É interessante também ressaltar que, pela ótica do projeto e pela ótica de Lisa, a literatura não é um mero artefato analítico. A relação de Lisa com o texto literário não se resume simplesmente à apreciação dos aspectos meramente textuais (formais). A aproximação dela com o texto se dá por uma processo de simbiose do texto com a vida. Ela tem ampla consciência dos atributos arquitetônicos textuais/formais (tanto isso é verdade que Lisa se deixa seduzir pelo título do texto, como ela mesma declara). Não obstante sua percepção sensível ao contexto da frase que encerra o título, isso não significa que ela está adstrita à composição/construção verbal.

Lisa não apenas compartilha a leitura literária de A moça tecelã como também reage face ao constructo composicional do texto. A consciência literária de Lisa é em nível de seu universo de cultura, de sua desempenho discursivo e de sua performance identitária. Nessa sintonia, consideramos que as reflexões, acerca do conto de Marina Colasanti, assoalham os fundamentos que caracterizam os Letramentos Múltiplos, nos quais nos esteamos: processo complexo, plural, multifacetado, situado social e historicamente e revelador dos mundos de letramentos de Lisa.

Nesse diapasão, confirmamos nosso intento de ver em nossos colaboradores a postura livre de atuação: não nos interessa que Lisa reproduza o pensamento de algum especialista literário que escreveu sobre A moça tecelã. Muito pelo contrário, interessa-nos o posicionamento identitário de Lisa, reverberador de uma voz “em suas digitais” e não na de outras digitais consagradas pelo ambiente escolar convencional.

A propósito de Lisa, algo bem peculiar: conhecemo-nos quando da primeira visita a Escola Djalma Marinho em 2013. Em 2014, ela ingressou no IFRN, campus Nova Cruz. A particularidade da participação de Lisa é que ela fazia parte da comunidade da escola visitada e hoje é colaboradora efetiva do DLCL.

São, além das já citadas, características/atributos dos colaboradores do DLCL a capacidade de atuar em grupo e a liberdade de fazer críticas ao projeto ou ao andamento das atividades. A atuação não se restringe a planejar e executar juntos, mas a construir uma trajetória colaborativa de fortalecimento em que laços de pertencimento, de afeto, amizade e amor são consolidados (EAGLETON, 2010). Preocupa-nos não só o destino do projeto, mas também o destino das pessoas que fazem parte do projeto.

Diálogo com Lisa sobre o conto A moça tecelã, de Marina Colasanti.

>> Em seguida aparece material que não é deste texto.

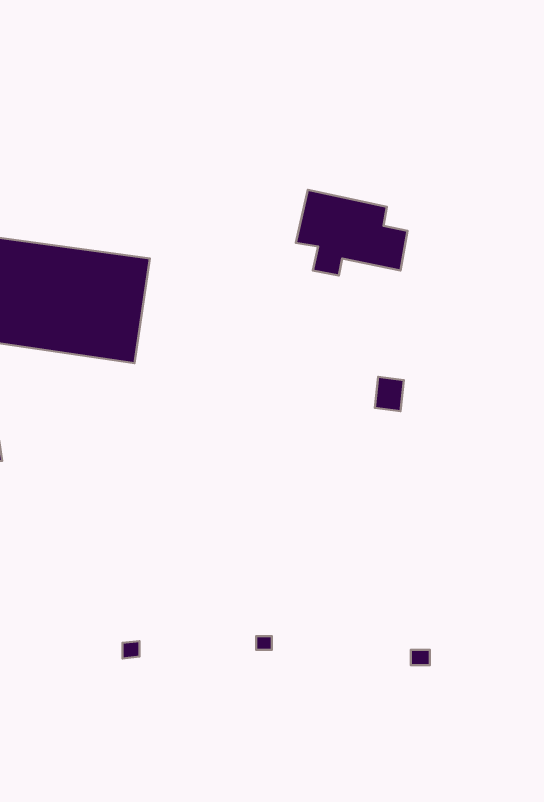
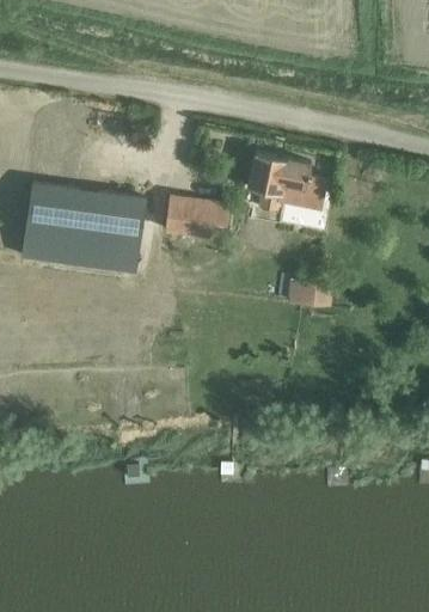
building: none -> [166,197,232,238]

Teresa Paula: O que / quem fez (fizeram) você se interessar pelo conto A moça tecelã,

de Marina Colasanti?

Lisa: O título me chamou atenção ...

Teresa Paula: Como foi que você chegou até essa obra? O que lhe motivou a lê-la?

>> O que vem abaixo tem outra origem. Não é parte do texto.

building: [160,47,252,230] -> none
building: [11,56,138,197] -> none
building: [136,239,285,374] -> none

Lisa: A vice diretora da Escola Djalma Marinho mostrou-me o livro Contos

Contemporâneos Brasileiros, e entre tantos contos maravilhosos escolhi A moça tecelã,

fiquei curiosa em saber o pq do título...

Teresa Paula: O que você destacaria de importante no conto A moça tecelã?

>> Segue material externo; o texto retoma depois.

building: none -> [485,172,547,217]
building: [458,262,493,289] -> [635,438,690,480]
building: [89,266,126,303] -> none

Lisa: A lição de que devemos nos contentar com oq temos, pq mesmo ela se sentindo

sozinha deveria ter continuado só, já que na realidade não podemos destecer nossos erros como mostra o conto, podemos tentar consertá-los, mas não acabá-los.

Teresa Paula: Quais relações você enxerga entre o conto de Lygia Fagundes Telles, A moça tecelã, e a sociedade em que você vive (seu bairro, sua cidade, seu país, o

mundo)?

Lisa: Que a vida não eh perfeita, que nem sempre tdo acontece do jeito que queremos,

nem sempre concordamos com as propostas que nos são apresentadas.

Teresa Paula: Valeu a pena ler A moça tecelã? Por quê?

Lisa: Com certeza, faz com que o leitor imagine a história, como seria tecer tudo o que

pensamos, e destecer se não gostarmos, comer sem ter que ir até a cozinha, tecer o próprio homem (mas não poder tecer seus sentimentos ...) seria viver um Conto Mesmo!